Document passage:
= Speed on Tweed =

Annual motor racing festival

Speed on Tweed is an annual historic motor racing festival held in the Northern Rivers town of Murwillumbah in New South Wales, Australia. The event is modelled on Goodwood Festival of Speed and has consistently attracted the best historic racing cars in Australia and from overseas to visit the small town and since its debut in 2002 has contributed substantially to the region's economy.

While much of the event features displays, stalls, merchandising and musical performances, the featured events occur around the competitive vehicles. Friday night features a tour through the main street of Murwillumbah before the vehicles pull over and park at a street party before moving into their home for the weekend at the showgrounds at the northern end of the town. Saturday night features another street party, in later years saw dining tables set up in the middle of the street with patrons fed by the restaurants that operate in Murwillumbah. The competitive event features a timed sprint which starts from the showgrounds and races along eight local streets racing up the side of a hill before returning to the showgrounds in a challenging course of just over a kilometre.

Directions: From the Speed on Tweed article, list the things the text says make up much of the event apart from the competitive vehicles.

Source material:
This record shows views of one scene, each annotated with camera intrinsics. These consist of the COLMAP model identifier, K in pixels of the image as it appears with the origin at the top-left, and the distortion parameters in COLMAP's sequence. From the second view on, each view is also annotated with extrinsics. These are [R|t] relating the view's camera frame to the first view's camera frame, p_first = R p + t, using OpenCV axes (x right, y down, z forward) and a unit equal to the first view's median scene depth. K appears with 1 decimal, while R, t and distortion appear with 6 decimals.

==

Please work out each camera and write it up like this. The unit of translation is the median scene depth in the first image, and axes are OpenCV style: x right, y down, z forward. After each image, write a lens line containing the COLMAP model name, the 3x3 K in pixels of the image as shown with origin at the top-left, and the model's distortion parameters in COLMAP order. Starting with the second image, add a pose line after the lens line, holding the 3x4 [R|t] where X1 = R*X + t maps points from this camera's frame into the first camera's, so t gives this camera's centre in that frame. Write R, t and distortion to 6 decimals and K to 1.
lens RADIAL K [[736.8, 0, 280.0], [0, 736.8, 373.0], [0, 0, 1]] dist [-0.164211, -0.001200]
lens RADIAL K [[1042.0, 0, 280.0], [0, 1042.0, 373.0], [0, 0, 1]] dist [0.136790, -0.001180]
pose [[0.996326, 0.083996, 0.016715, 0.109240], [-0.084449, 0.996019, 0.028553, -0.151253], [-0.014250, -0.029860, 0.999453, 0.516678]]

==

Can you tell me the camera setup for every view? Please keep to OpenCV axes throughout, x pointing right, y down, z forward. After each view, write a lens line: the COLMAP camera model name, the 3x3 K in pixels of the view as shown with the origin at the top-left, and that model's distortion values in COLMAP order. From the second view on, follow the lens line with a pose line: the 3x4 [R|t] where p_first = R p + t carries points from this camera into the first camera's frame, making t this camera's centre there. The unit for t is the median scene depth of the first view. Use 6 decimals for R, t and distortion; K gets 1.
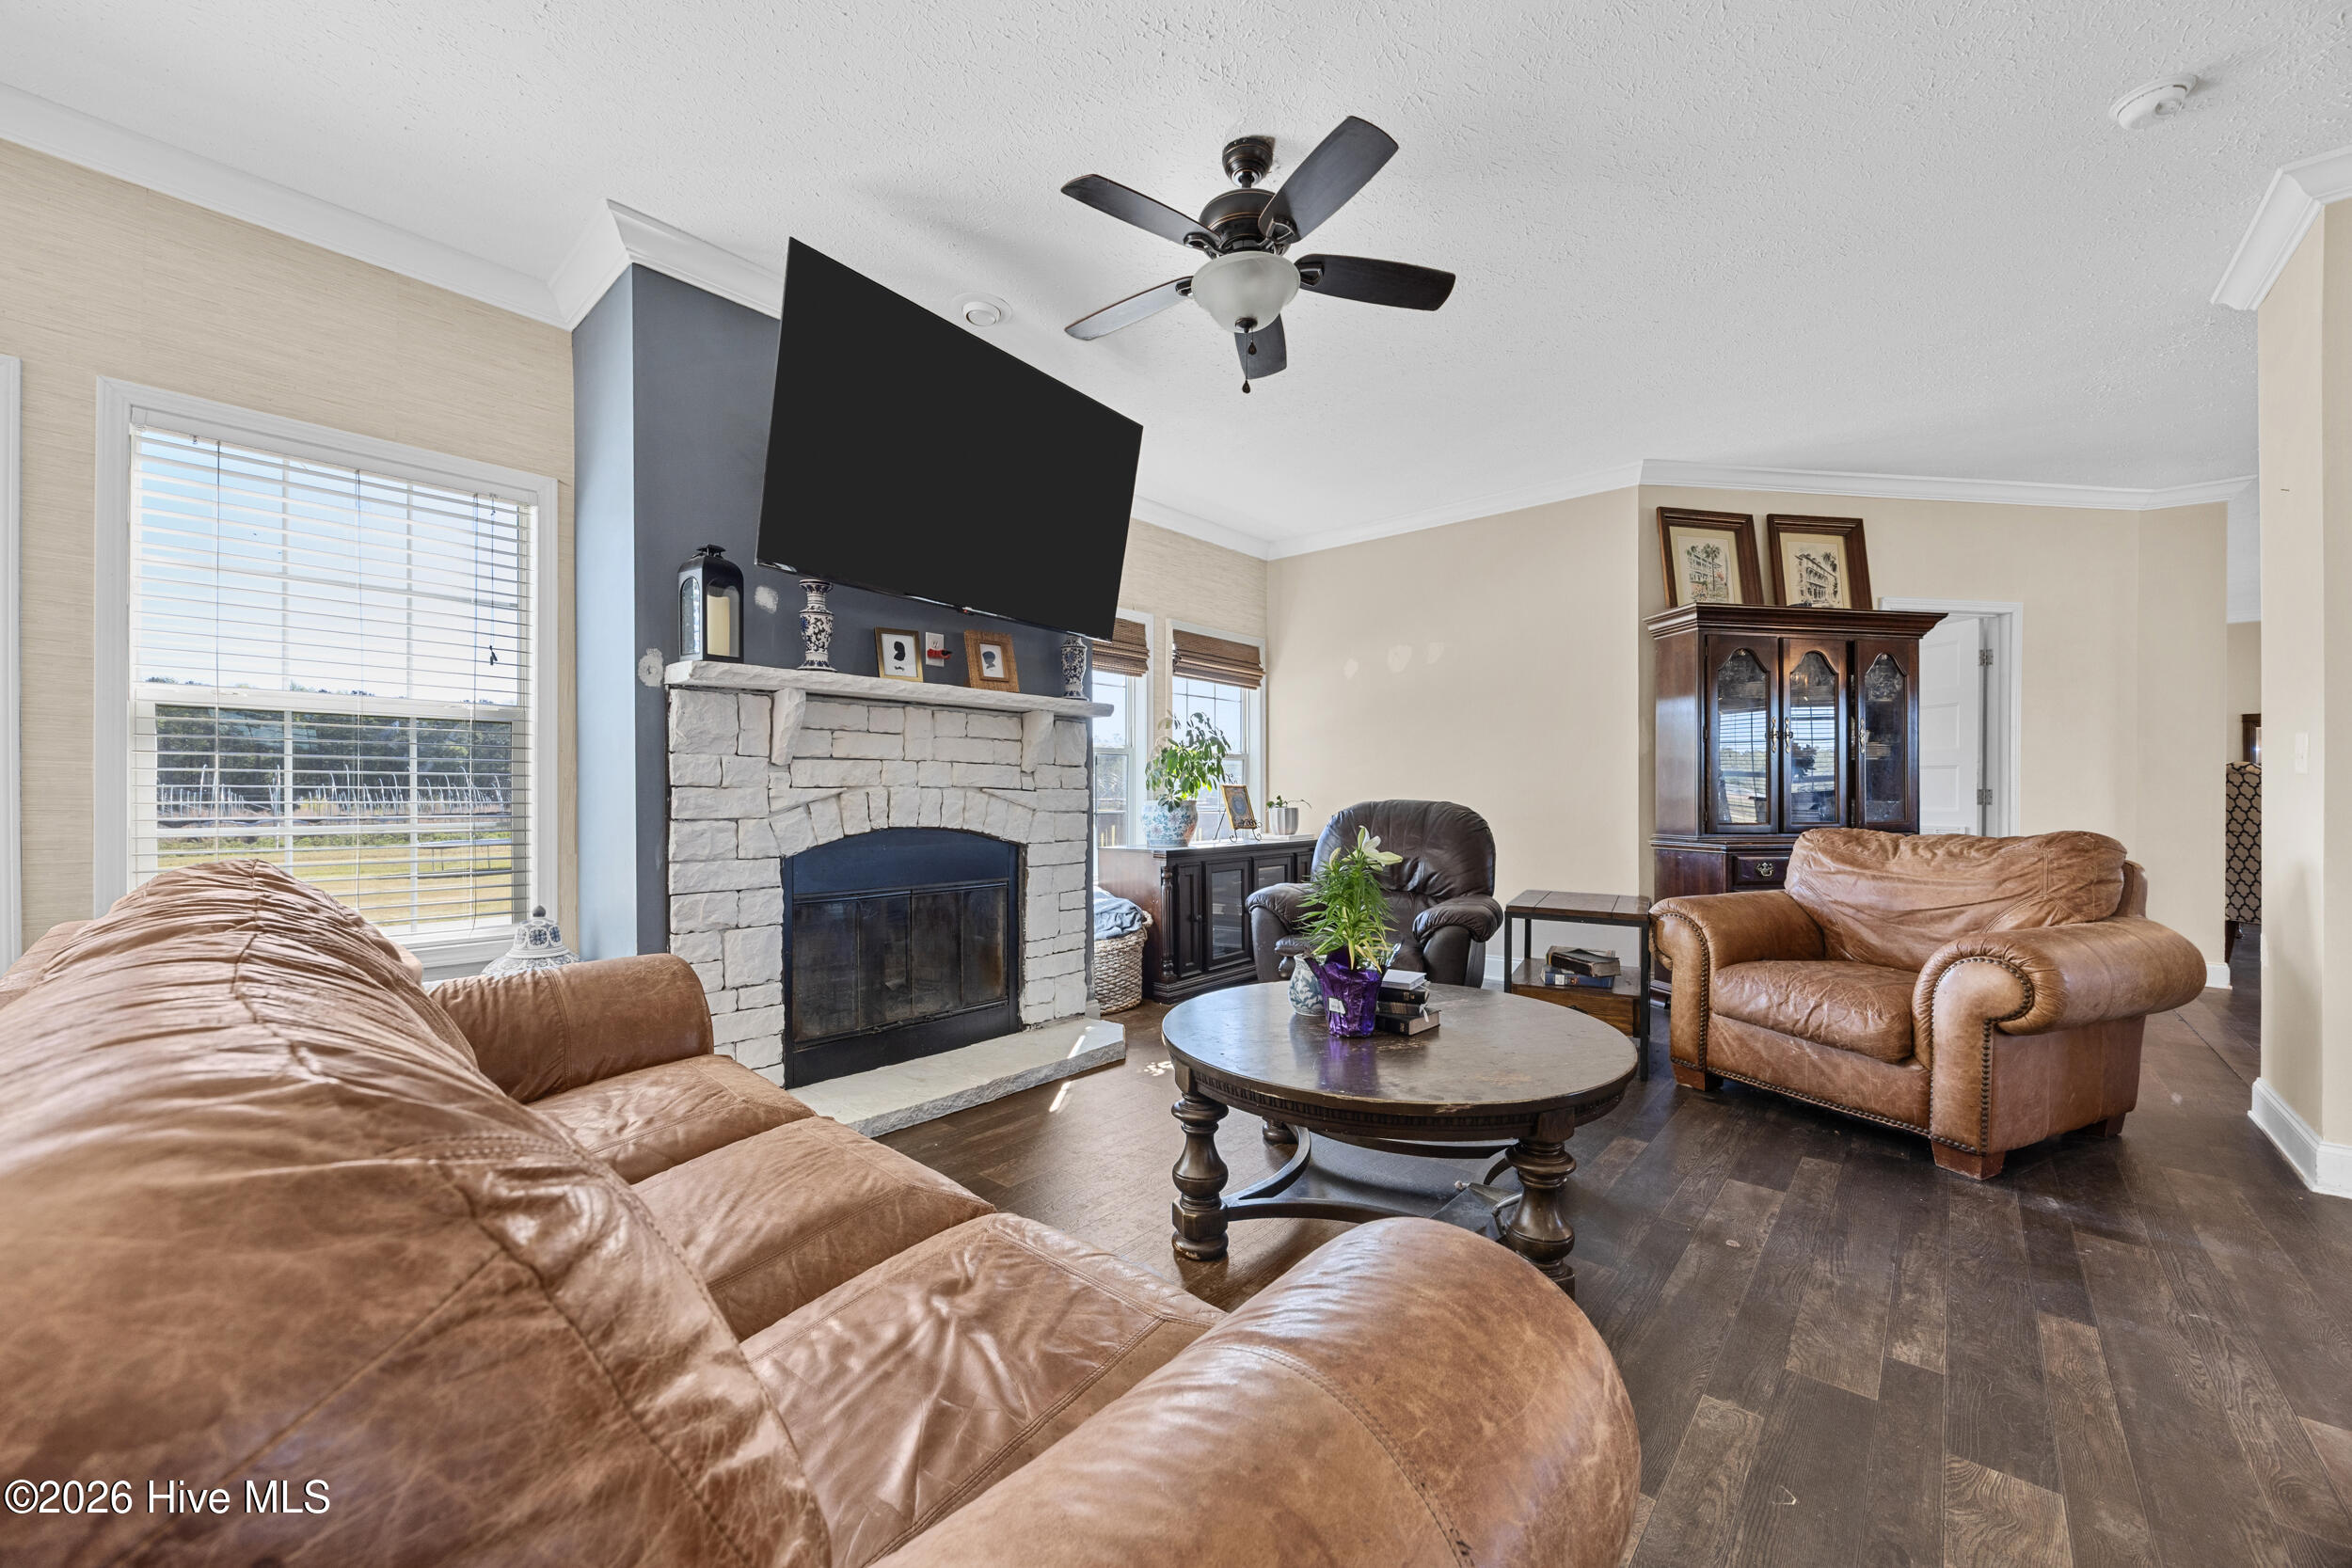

Result of this exercise: Displays, stalls, merchandising, musical performances